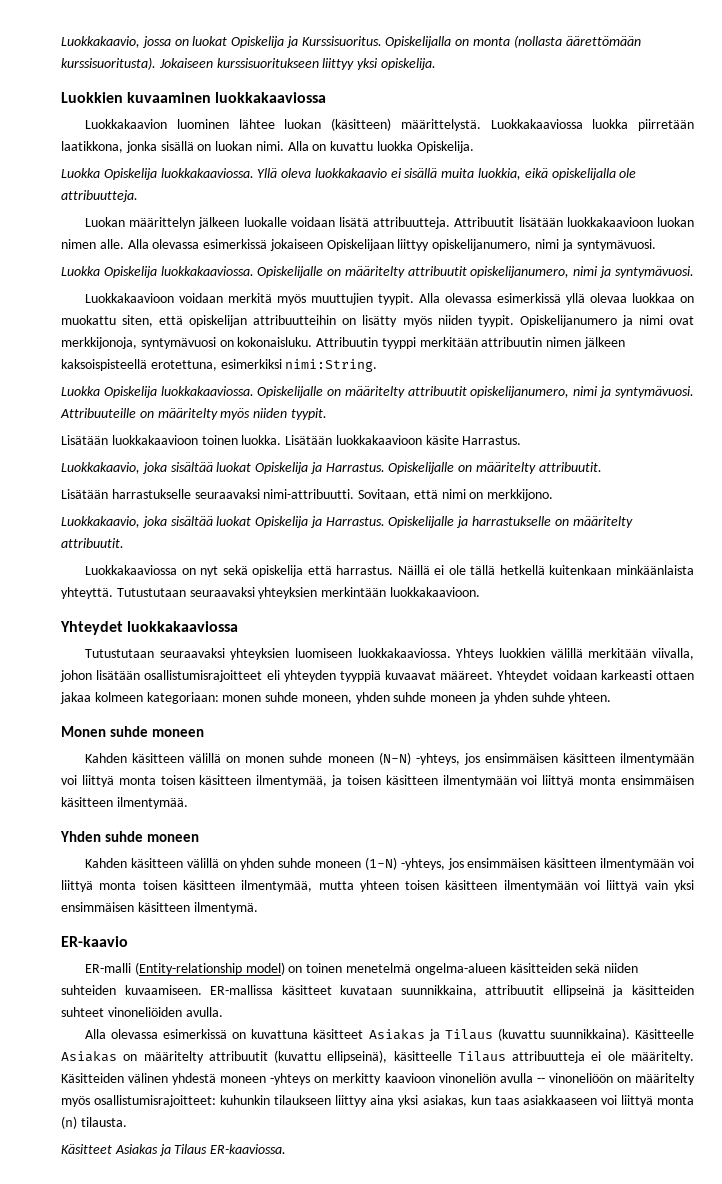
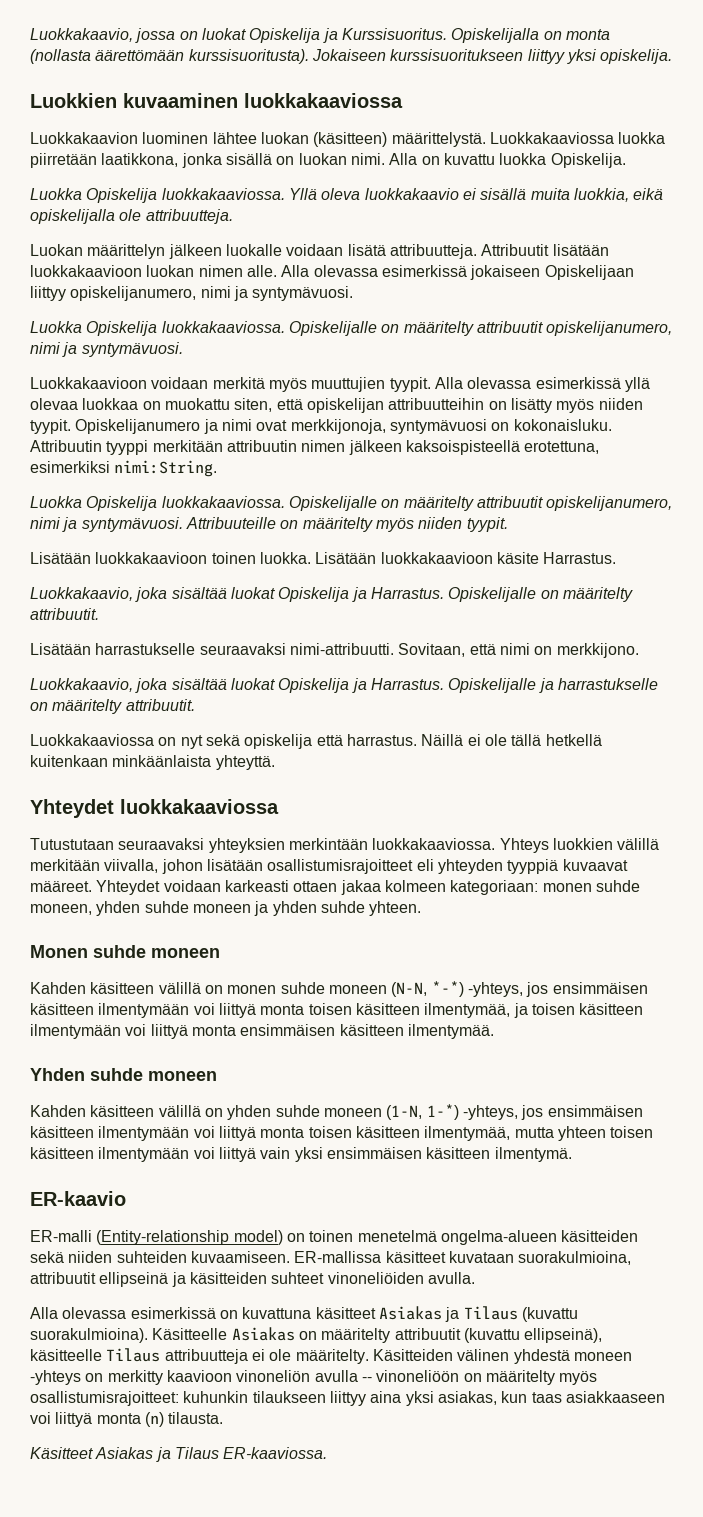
[116,587,480,599] Tutustutaan seuraavaksi yhteyksien merkintään luokkakaavioon. -> (275, 762) none
[295,648,353,658] luomiseen -> [288,838,368,850] merkintään
[378,752,411,765] (N-N) -> [391,981,464,997] (N-N, *-*)
[364,857,397,870] (1-N) -> [386,1104,459,1120] (1-N, 1-*)
[400,985,477,997] suunnikkaina, -> [518,1251,632,1265] suorakulmioina,
[549,1028,630,1041] suunnikkaina). -> [30,1328,148,1343] suorakulmioina).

::::::

Assigned task: Please copy each line of the material that has the string "merkintään" somewhere in it.

Result below:
[116,587,480,599] Tutustutaan seuraavaksi yhteyksien merkintään luokkakaavioon. -> (275, 762) none
[295,648,353,658] luomiseen -> [288,838,368,850] merkintään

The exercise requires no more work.